# Word of the Day... Nincompoop



## Aunt Marg

Nincompoop: a foolish or stupid person, a fool, a simpleton


----------



## Keesha

Isn’t nincompoop a very judgmental word?


----------



## Aunt Marg

If you're over 50, chances are good you've encountered at least one nincompoop in your day.


----------



## Aunt Marg

Keesha said:


> Isn’t nincompoop a very judgmental word?


Why, yes, it certainly could be. 

Can also be a fun word when used in a friendly and playful manner (non-judgmental form).


----------



## Keesha

Aunt Marg said:


> Why, yes, it certainly could be.
> 
> Can also be a fun word when used in a friendly and playful manner (non-judgmental form).

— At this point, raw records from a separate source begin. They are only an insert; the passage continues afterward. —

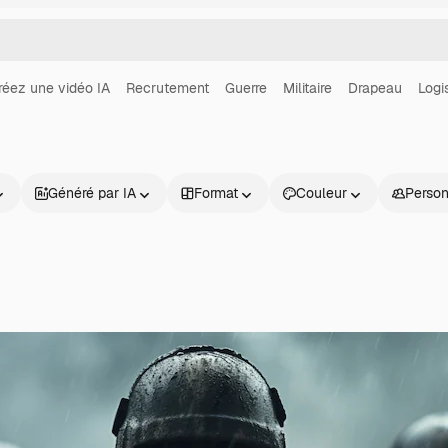
réez une vidéo IA
Recrutement
Guerre
Militaire
Drapeau
Logi
Généré par IA
Format
Couleur
Perso
Produits
Commencer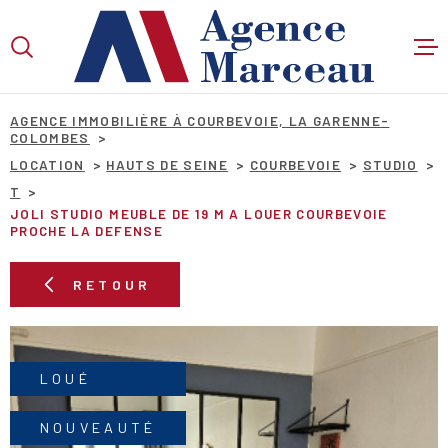
Aller
Aller
Aller
Aller
à
à
au
au
:
la
menu
contenu
VOTRE
recherche
principal
RECHERCHE
AGENCE IMMOBILIÈRE À COURBEVOIE, LA GARENNE-
COLOMBES
LOCATION
HAUTS DE SEINE
COURBEVOIE
STUDIO
T
TYPE
D'OFFRE
JOLI STUDIO MEUBLE DE 19 M A LOUER COURBEVOIE
LOCATION
PROCHE LA DEFENSE
TYPE
DE
TYPE DE BIEN
RETOUR
BIEN
VILLE
LOUÉ
Budget
BUDGET
NOUVEAUTÉ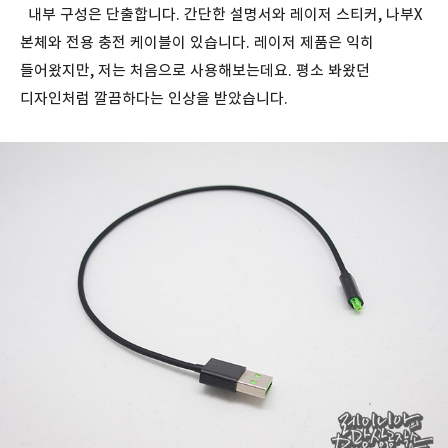
내부 구성은 단출합니다. 간단한 설명서와 레이저 스티커, 나부X
본체와 전용 충전 케이블이 있습니다. 레이저 제품은 익히
들어왔지만, 저는 처음으로 사용해보는데요. 평소 봐왔던
디자인처럼 깔끔하다는 인상을 받았습니다.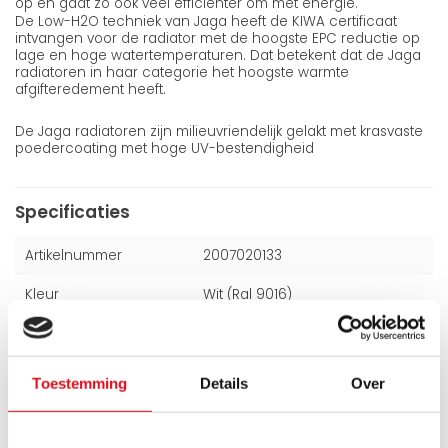
op en gaat zo ook veel efficiënter om met energie.
De Low-H2O techniek van Jaga heeft de KIWA certificaat
intvangen voor de radiator met de hoogste EPC reductie op
lage en hoge watertemperaturen. Dat betekent dat de Jaga
radiatoren in haar categorie het hoogste warmte
afgifteredement heeft.
De Jaga radiatoren zijn milieuvriendelijk gelakt met krasvaste
poedercoating met hoge UV-bestendigheid
Specificaties
Artikelnummer
2007020133
Kleur
Wit (Ral 9016)
Hoogte
200 mm
Breedte
700 mm
Toestemming
Details
Over
Dikte
215 mm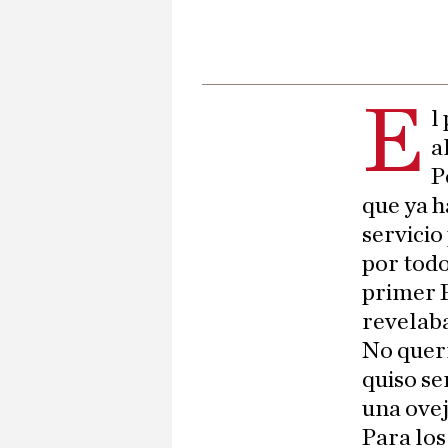
E
l
a
P
que ya h
servicio
por todo
primer P
revelaba
No querí
quiso se
una ove
Para los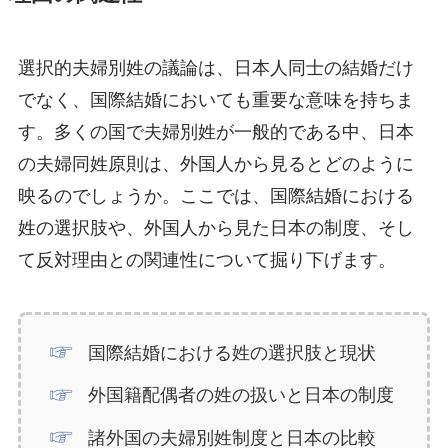
選択的夫婦別姓の議論は、日本人同士の結婚だけ
でなく、国際結婚においても重要な意味を持ちま
す。多くの国で夫婦別姓が一般的である中、日本
の夫婦同姓原則は、外国人から見るとどのように
映るのでしょうか。ここでは、国際結婚における
姓の選択肢や、外国人から見た日本の制度、そし
て反対理由との関連性について掘り下げます。
国際結婚における姓の選択肢と現状
外国籍配偶者の姓の扱いと日本の制度
諸外国の夫婦別姓制度と日本の比較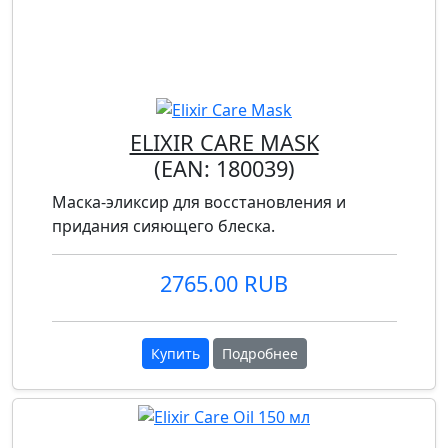
ELIXIR CARE MASK
(EAN:
180039
)
Маска-эликсир для восстановления и
придания сияющего блеска.
2765.00 RUB
Купить
Подробнее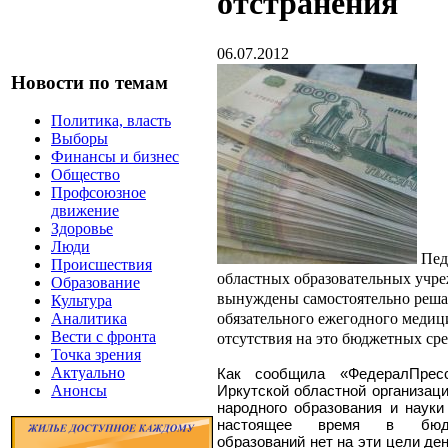
отстранения
06.07.2012
Новости по темам
Политика, власть
Выборы
Финансы и бизнес
Общество
Профсоюзное
движение
Здоровье
Люди
Пед
Происшествия
областных образовательных учр
Образование
вынуждены самостоятельно реша
Культура
обязательного ежегодного медици
Аналитика
Вести с фронта
отсутствия на это бюджетных сре
Точка зрения
Актуально
Как сообщила «ФедералПресс
Иркутской областной организац
Анонсы
народного образования и науки
настоящее время в бюдж
образований нет на эти цели дене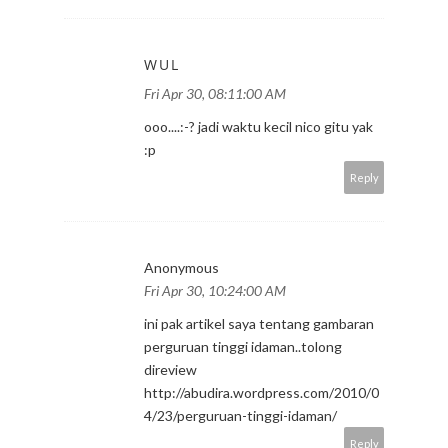
WUL
Fri Apr 30, 08:11:00 AM
ooo....:-? jadi waktu kecil nico gitu yak
:p
Reply
Anonymous
Fri Apr 30, 10:24:00 AM
ini pak artikel saya tentang gambaran
perguruan tinggi idaman..tolong
direview
http://abudira.wordpress.com/2010/0
4/23/perguruan-tinggi-idaman/
Reply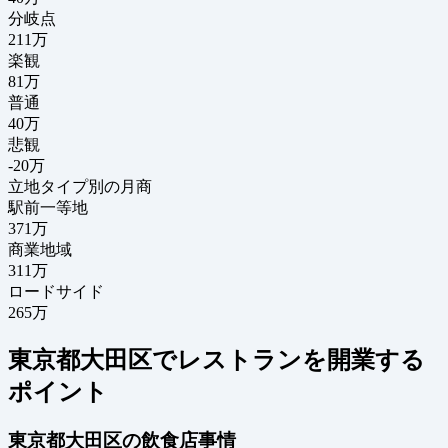
分岐点
211
万
楽観
81万
普通
40万
悲観
-20万
立地タイプ別の月商
駅前一等地
371万
商業地域
311万
ロードサイド
265万
東京都大田区でレストランを開業する
ポイント
東京都大田区の飲食店事情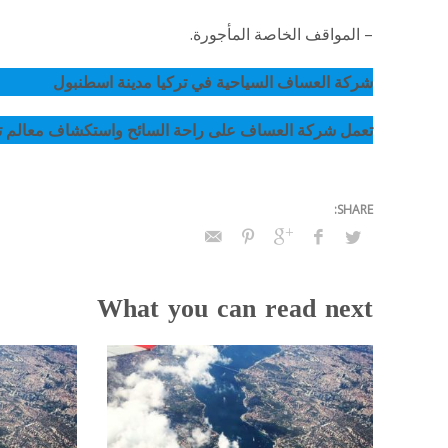
– المواقف الخاصة المأجورة.
شركة العساف السياحية في تركيا مدينة اسطنبول
تعمل شركة العساف على راحة السائح واستكشاف معالم ترك
What you can read next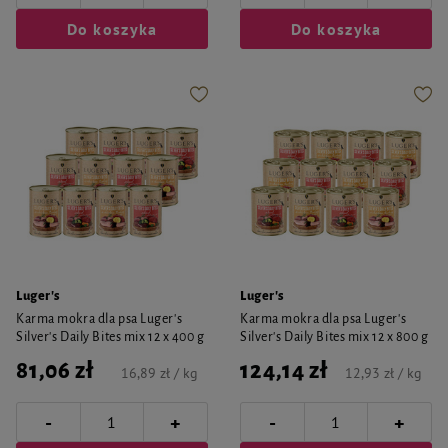
Do koszyka
Do koszyka
Luger's
Luger's
Karma mokra dla psa Luger's
Karma mokra dla psa Luger's
Silver's Daily Bites mix 12 x 400 g
Silver's Daily Bites mix 12 x 800 g
81,06 zł
124,14 zł
16,89 zł / kg
12,93 zł / kg
-
-
+
+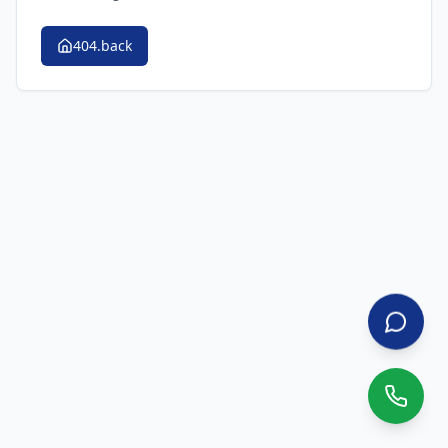
404.back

Well ok then. My husband can be such a nincompoop at times  but never I.
Note: it’s not a word I’d ever use. I’m just having fun with it.


----------



## Lara

That word belongs in the thread..."Words That Are Seldom Used Today"  At least I, haven't heard it used in ages
https://www.seniorforums.com/threads/words-that-are-seldom-used-today.58245/


----------



## Aunt Marg

Lara said:


> That word belongs in the thread..."Words That Are Seldom Used Today"  At least I, haven't heard it used in ages
> https://www.seniorforums.com/threads/words-that-are-seldom-used-today.58245/


Just think of the bragging rights you're enjoying this Sunday morning, Lara, in seeing it used again.


----------



## terry123

We used to use it quite a bit but we don't get together much anymore.  Everybody is so busy.  Working or going to school being the main things.  Good to see the word again.


----------



## ohioboy

Aunt Marg said:


> Nincompoop: a foolish or stupid person, a fool, a simpleton


I resemble that remark!


----------



## Jules

Keesha said:


> Isn’t nincompoop a very judgmental word?


Nincompoop is so much better than some of nouns used in its place nowadays.


----------



## Keesha

So true. Some of which can’t be used here.


----------



## Mr. Ed

nincompoop: fecal discharge from Nincoms


----------